Bir kısım arkadaşlar var.
Kendilerini, iktidarın yakınında görüyorlar. Hatta iktidarla beraber olabilmek için -kıymışlar paraya- belediye başkanlığına veya milletvekilliğine aday adayı bile olmuşlar.
AK Parti aile fotoğrafında yerlerini almışlar.
Böylece kendilerini tescillemişler.
Ama aday olamamışlar. Ya da aday olmaya layık görülmemişler.

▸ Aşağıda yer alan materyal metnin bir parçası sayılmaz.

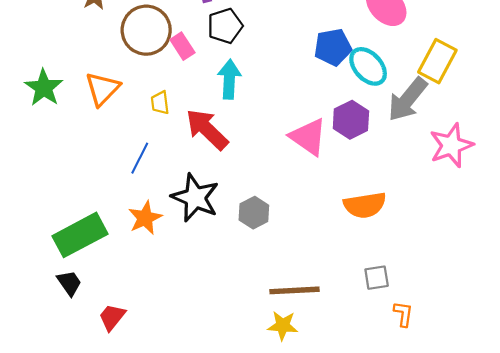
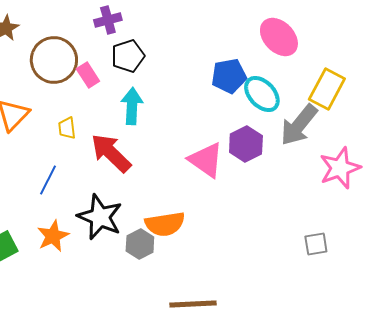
orange semicircle: (365, 205) -> (165, 224), moved
gray hexagon: (254, 213) -> (140, 244), moved
gray square: (377, 278) -> (316, 244), moved

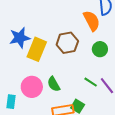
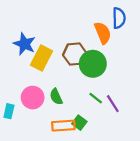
blue star: (20, 38) -> (24, 44), turned 30
green circle: (100, 49) -> (93, 64), moved, size x1.6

Kimileri aday yapılmamasını gurur yapmış. AK Parti treninden inmemiş ama, “Objektif” olmak adına sıkı bir defans yapıyor. Siz bunu “Muhalefet” olarak da algılayabilirsiniz.
Suçluluk psikolojisi ile de “AK Partili olmak, eleştirmeye mani değildir” diyerek zeytinyağı gibi suyun üstüne çıkmaya çalışıyor.
Aslına bakılırsa, söyledikleri hem mantıklı hem de doğru.
Ne de olsa dost acı söyler.
Dost, acı söylemesine acı söyler de bunun bir yolu yok mudur?
Dost, acı söylermiş diyerek, elalemin içinde her şeyi söylemeli midir?
Dostun her söylediği doğru olmalı ama, her doğruyu her yerde söylememeli değil midir?
Ya da başka bir deyişle, objektif olmak patavatsız olmak değildir.
AK Parti eleştirilmez mi?
Elbette eleştirilir.
CHP eleştiriliyorsa, AK Parti de eleştirilebilir.
Mesela ben CHP’yi –yanlışlarından dolayı- sık sık eleştiriyorum.
Ama ben delikanlı gibi muhalifliğimden yapıyorum.
CHP’li gibi gözükerek değil.
Osmanlı sadrazamlarından Koca Mehmet Ragıp Paşa gazelinde şöyle der:
“Meyan-ı güft ü güde bed-meniş îham eder kubhun,
Şecaat arz ederken merd-i kıptî sirkatin söyler”
“Mayası bozuk olanlar, söz esnasında kabahatini farkında olmadan sezdirir/ima eder.
Kıbtî Beyi/Erkek Çingene de yiğitliğini anlatırken hırsızlığını söyler/örnek verir.”